O presidente do Banco Central, Gabriel Galípolo, afirmou nesta segunda-feira, 30 de março de 2026, que a Selic elevada por tempo prolongado criou uma margem de segurança na condução da política monetária diante da guerra no Oriente Médio.

Ele comparou a atuação do BC a um transatlântico e não a um jet-ski, ressaltando que a política contracionista tem mostrado efeitos ao longo de 2026, com desaceleração da atividade econômica. O evento ocorreu em São Paulo, durante o J Safra Macro Day 2026.

Galípolo defendeu atuação serena e parcimoniosa do BC, destacando que o colegiado tende a adotar uma postura conservadora. Segundo ele, o objetivo é reduzir riscos de posições extremadas entre os membros.

Mudança no cenário de política monetária

O BC manteve a Selic em 15% ao ano de junho de 2025 até março de 2026, com perspectiva de elevação menor do que antes se previa. A queda em 0,25 ponto percentual para 14,75% ocorreu em uma reunião recente.

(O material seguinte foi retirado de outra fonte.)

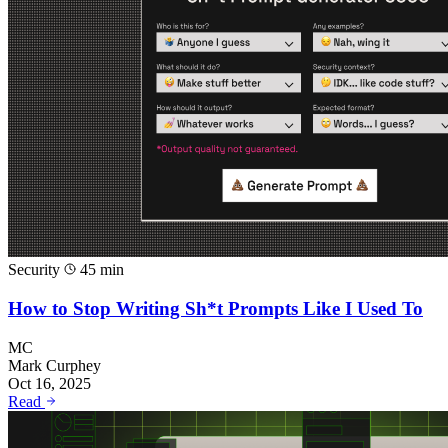
Security
45 min
How to Stop Writing Sh*t Prompts Like I Used To
MC
Mark Curphey
Oct 16, 2025
Read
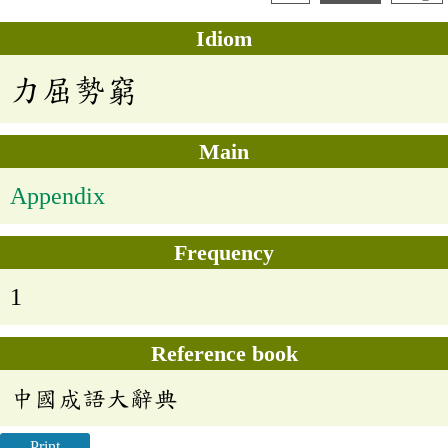
Idiom
力屈勢窮
Main
Appendix
Frequency
1
Reference book
中國成語大辭典
Print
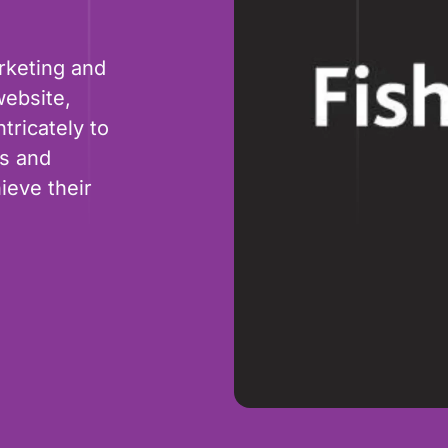
rketing and
website,
tricately to
es and
ieve their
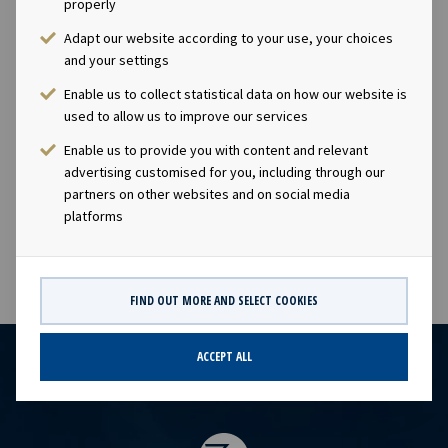
properly
time, increasing dividends.Company contact:Eirik Eide
Adapt our website according to your use, your choices
(CFO), Tel +47 24 13 01 91Investor Relations
and your settings
contact:Marius Magelie (SVP Finance & Investor
Relations), Tel +47 24 13 01 82 Company
Enable us to collect statistical data on how our website is
used to allow us to improve our services
information:Ocean Yield ASA is a ship owning company
with investments in vessels on long-term charters. The
Enable us to provide you with content and relevant
company has a significant contract backlog that offers
advertising customised for you, including through our
visibility with respect to future earnings and dividend
partners on other websites and on social media
platforms
capacity.
FIND OUT MORE AND SELECT COOKIES
ACCEPT ALL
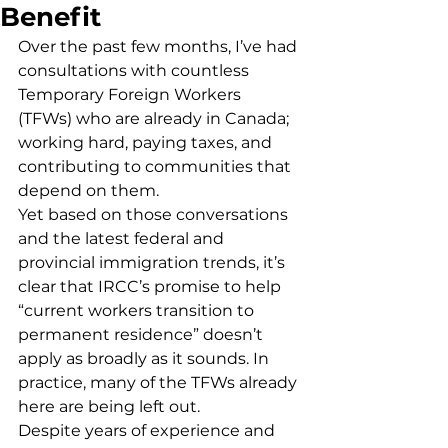
Benefit
Over the past few months, I’ve had 
consultations with countless 
Temporary Foreign Workers 
(TFWs) who are already in Canada; 
working hard, paying taxes, and 
contributing to communities that 
depend on them.
Yet based on those conversations 
and the latest federal and 
provincial immigration trends, it’s 
clear that IRCC’s promise to help 
“current workers transition to 
permanent residence” doesn’t 
apply as broadly as it sounds. In 
practice, many of the TFWs already 
here are being left out.
Despite years of experience and 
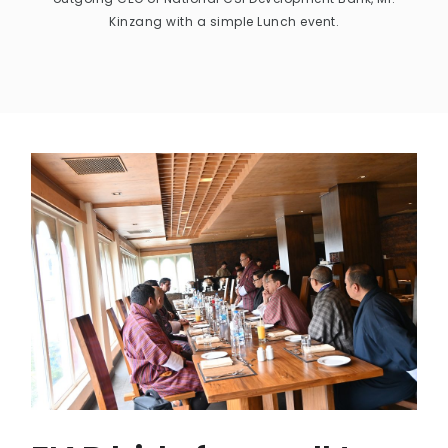
Kinzang with a simple Lunch event.
CONTACT US
MAIL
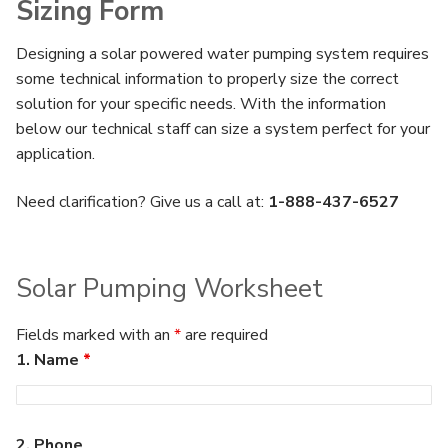
Sizing Form
Designing a solar powered water pumping system requires
some technical information to properly size the correct
solution for your specific needs. With the information
below our technical staff can size a system perfect for your
application.
Need clarification? Give us a call at:
1-888-437-6527
Solar Pumping Worksheet
Fields marked with an
*
are required
1. Name
*
2. Phone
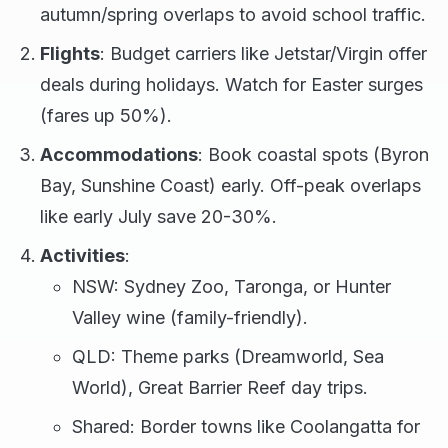
autumn/spring overlaps to avoid school traffic.
Flights
: Budget carriers like Jetstar/Virgin offer
deals during holidays. Watch for Easter surges
(fares up 50%).
Accommodations
: Book coastal spots (Byron
Bay, Sunshine Coast) early. Off-peak overlaps
like early July save 20-30%.
Activities
:
NSW: Sydney Zoo, Taronga, or Hunter
Valley wine (family-friendly).
QLD: Theme parks (Dreamworld, Sea
World), Great Barrier Reef day trips.
Shared: Border towns like Coolangatta for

O Comitê de Política Monetária explicou que o ciclo de cortes seria menos intenso, em função dos conflitos no Oriente Médio e da transmissão da política monetária diante de choques de oferta com petróleo. O cenário continua sujeito a volatilidade.

O Boletim Focus divulgado nesta segunda mostrou alta na inflação mediana para 2026, a 4,31%. Analistas revisaram seus prognósticos, com o Itaú BBA projetando 13% para a Selic e inflação em 4,50% no teto da meta.